# Tangents to circle

• November 25th 2008, 05:09 AM
Thomas154321
Tangents to circle
I can't work out how to answer this question, mental blockage or something!

Find the values of k such that $y=kx$ are the tangents to the circle $x^2+y^2-4x-6y+3=0$.

(Not exactly sure that's the circle I need but I think it should work as it doesn't cross any axes.)

Thanks!
• November 25th 2008, 05:49 AM
Quote:

Originally Posted by Thomas154321
I can't work out how to answer this question, mental blockage or something!

Find the values of k such that $y=kx$ are the tangents to the circle $x^2+y^2-4x-6y+3=0$.

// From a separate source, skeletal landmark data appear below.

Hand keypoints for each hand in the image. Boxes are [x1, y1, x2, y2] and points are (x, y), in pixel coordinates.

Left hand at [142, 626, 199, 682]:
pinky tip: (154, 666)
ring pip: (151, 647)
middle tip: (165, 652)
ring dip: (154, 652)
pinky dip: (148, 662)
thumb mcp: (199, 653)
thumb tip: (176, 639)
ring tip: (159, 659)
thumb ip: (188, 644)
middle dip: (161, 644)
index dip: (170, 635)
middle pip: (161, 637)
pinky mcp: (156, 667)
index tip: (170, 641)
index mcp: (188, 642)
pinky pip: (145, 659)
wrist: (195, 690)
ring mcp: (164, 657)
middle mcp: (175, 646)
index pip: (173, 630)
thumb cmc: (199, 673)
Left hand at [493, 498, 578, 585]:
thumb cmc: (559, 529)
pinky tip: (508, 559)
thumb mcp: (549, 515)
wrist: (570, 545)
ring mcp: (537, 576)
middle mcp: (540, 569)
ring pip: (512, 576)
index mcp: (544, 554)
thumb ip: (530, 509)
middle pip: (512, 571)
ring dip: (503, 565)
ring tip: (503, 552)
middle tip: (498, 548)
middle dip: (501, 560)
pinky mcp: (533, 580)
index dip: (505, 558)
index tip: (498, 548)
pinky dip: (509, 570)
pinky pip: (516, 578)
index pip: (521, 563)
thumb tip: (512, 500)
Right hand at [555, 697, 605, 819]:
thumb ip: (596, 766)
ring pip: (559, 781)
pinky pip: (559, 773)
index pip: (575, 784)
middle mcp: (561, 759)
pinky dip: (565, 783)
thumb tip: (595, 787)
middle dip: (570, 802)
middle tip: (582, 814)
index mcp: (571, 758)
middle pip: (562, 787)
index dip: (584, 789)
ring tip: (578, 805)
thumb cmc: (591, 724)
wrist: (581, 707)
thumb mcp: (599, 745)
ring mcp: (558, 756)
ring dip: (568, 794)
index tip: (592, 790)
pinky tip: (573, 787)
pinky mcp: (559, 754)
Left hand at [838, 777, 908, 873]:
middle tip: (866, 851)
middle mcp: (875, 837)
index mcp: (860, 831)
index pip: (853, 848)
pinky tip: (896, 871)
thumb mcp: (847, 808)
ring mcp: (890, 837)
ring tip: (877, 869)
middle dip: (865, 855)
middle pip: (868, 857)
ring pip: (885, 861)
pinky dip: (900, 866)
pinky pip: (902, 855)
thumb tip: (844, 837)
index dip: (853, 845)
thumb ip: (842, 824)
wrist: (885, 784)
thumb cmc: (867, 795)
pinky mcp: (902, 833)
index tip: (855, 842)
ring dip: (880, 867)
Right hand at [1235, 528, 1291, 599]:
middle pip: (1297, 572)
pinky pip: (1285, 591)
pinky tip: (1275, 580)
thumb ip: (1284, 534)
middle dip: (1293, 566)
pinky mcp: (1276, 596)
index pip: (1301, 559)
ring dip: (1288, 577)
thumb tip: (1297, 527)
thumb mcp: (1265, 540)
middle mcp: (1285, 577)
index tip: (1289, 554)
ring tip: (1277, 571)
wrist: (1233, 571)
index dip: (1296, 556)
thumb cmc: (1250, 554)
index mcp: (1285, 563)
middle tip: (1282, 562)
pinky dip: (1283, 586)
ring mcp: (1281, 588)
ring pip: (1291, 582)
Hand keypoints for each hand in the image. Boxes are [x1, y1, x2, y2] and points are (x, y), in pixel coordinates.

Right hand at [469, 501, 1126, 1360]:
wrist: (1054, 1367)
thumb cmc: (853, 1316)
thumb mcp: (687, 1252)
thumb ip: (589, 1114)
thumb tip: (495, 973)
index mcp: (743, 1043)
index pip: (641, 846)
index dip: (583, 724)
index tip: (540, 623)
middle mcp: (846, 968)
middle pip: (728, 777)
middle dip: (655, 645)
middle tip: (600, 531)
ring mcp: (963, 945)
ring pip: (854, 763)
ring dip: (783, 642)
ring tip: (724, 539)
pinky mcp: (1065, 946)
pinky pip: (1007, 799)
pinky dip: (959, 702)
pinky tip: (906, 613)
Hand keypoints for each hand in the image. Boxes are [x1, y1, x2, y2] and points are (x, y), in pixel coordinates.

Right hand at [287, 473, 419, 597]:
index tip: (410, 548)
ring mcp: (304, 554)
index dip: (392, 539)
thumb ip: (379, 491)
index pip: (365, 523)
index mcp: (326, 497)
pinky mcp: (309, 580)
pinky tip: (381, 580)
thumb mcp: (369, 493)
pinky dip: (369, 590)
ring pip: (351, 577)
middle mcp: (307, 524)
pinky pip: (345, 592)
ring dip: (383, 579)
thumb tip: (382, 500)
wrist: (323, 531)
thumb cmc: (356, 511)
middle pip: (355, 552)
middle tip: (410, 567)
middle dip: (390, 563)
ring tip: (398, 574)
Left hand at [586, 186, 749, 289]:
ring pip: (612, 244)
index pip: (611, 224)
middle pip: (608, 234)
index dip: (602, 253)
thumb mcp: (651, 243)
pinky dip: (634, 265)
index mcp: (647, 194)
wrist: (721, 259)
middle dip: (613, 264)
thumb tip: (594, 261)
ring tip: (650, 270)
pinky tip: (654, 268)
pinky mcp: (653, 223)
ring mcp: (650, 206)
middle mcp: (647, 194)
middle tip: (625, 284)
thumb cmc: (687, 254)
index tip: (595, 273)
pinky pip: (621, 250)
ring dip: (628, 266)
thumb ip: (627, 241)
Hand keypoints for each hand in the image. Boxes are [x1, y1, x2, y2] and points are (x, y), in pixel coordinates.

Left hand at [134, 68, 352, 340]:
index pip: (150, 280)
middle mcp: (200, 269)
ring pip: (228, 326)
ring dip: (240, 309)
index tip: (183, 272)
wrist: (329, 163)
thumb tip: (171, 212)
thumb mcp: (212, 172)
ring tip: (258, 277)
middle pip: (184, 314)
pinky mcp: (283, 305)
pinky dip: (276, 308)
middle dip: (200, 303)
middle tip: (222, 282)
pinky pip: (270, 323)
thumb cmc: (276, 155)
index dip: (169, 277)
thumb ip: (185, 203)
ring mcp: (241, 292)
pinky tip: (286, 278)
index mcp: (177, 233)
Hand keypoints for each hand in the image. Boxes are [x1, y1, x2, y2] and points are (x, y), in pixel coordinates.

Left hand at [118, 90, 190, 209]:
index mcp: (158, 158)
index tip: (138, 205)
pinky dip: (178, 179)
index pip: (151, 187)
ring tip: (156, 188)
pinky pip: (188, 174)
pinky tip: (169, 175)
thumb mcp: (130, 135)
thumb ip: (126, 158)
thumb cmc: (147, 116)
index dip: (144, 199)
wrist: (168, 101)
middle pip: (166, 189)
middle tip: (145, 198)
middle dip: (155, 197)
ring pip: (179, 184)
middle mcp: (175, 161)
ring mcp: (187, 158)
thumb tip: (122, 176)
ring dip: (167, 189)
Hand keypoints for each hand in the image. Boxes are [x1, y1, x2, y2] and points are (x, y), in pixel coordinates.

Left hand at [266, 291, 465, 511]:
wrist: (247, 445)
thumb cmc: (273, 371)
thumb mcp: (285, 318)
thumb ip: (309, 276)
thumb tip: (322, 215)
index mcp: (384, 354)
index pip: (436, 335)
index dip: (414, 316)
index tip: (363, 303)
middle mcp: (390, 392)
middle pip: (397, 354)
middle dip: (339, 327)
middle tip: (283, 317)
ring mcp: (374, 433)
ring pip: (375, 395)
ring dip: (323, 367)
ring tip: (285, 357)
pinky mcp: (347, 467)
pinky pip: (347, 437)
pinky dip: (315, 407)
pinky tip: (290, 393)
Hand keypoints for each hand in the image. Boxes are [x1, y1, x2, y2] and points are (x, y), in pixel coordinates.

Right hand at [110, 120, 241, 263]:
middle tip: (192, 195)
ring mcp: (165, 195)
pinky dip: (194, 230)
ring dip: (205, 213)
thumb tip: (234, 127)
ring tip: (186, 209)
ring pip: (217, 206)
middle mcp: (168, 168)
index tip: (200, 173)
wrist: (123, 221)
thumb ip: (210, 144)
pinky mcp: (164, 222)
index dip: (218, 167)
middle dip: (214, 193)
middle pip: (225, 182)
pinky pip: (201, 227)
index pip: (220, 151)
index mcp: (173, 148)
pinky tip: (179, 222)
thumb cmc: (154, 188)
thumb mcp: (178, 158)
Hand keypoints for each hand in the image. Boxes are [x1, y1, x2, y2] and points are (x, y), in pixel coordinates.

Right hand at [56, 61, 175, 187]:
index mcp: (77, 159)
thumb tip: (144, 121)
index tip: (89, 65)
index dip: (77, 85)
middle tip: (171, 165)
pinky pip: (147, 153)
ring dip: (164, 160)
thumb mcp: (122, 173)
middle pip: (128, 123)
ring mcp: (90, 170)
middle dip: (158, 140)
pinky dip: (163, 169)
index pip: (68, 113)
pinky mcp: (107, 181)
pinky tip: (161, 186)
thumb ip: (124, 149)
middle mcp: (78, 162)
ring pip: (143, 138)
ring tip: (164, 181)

(Not exactly sure that's the circle I need but I think it should work as it doesn't cross any axes.)

Thanks!

(Hi)Its a circle
$
(x-2)^2+(y-3)^2={\sqrt{10}}^2
$

Its a circle with centre at (2,3) and radius $\sqrt{10}$
(Wait):::::If you still need help:::
the line y= kx is tangent to the circle
$
(1+k^2)x^2-(6k+4)x+3=0
$

to be tangent there should be only one value of x so
$
(6k+4)^2=12(1+k^2)
$